Secondly, it is only right that the person served with a notice should have the opportunity to appeal against it. An appeal must be made to a magistrates court within 21 days of being issued with a notice, and it can be made on the following grounds: the conduct specified in the notice did not take place, has not had a detrimental effect on the quality of life of those in the locality, has not been of a persistent or continuing nature, is not unreasonable, or is conduct that the person cannot reasonably be expected to control; any of the requirements in the notice, or any of the periods within which or times by which they are to be complied with, are unreasonable; that there is material defect or error in, or in connection with, the notice; and that the notice was issued to the wrong person.

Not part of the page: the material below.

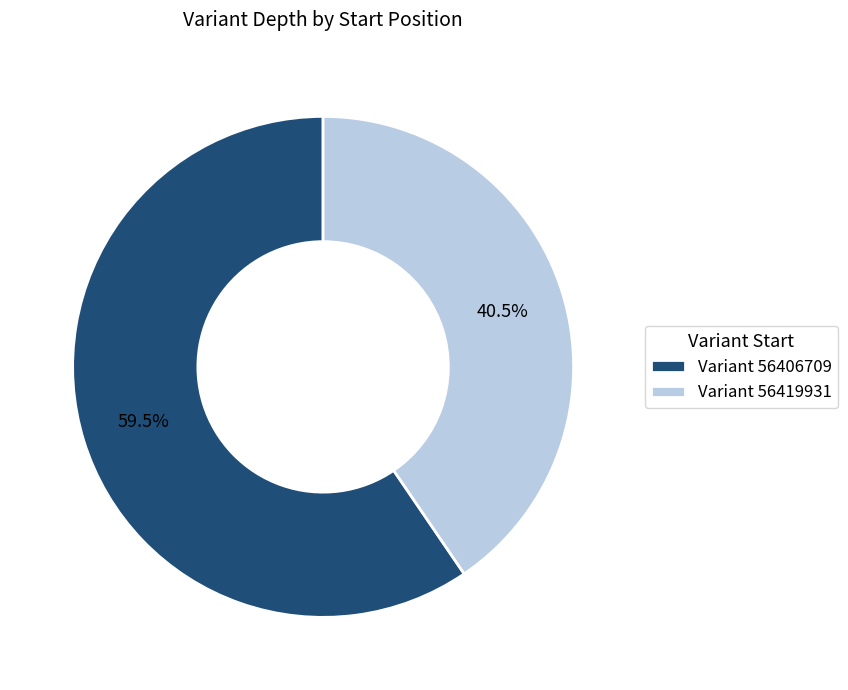

Which category has the biggest portion of the pie?

Variant 56406709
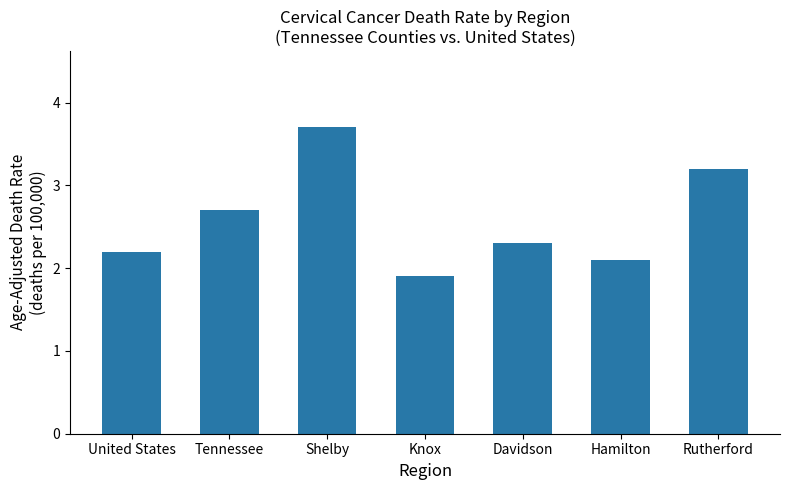

What value does the data have at United States?

2.2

In July 2014, the Home Office published statutory guidance for front-line professionals on how the new antisocial behaviour powers could be used, including
the community protection notice. The guidance is intended for all agencies that deal with complaints of antisocial behaviour and have access to the new powers under the Anti-social Behaviour, Crime and Policing Act, including housing providers.Approval of the order will ensure that a wider range of agencies have the opportunity to access the community protection notice so that the most appropriate professionals can deal with complaints of environmental antisocial behaviour. The Secretary of State retains the ability to allow more agencies to have access to the power if a strong enough case can be made. I hope that the Committee will be supportive of the order as part of our wider approach to protecting victims and communities from the harmful effects of antisocial behaviour. I commend the order to the Committee.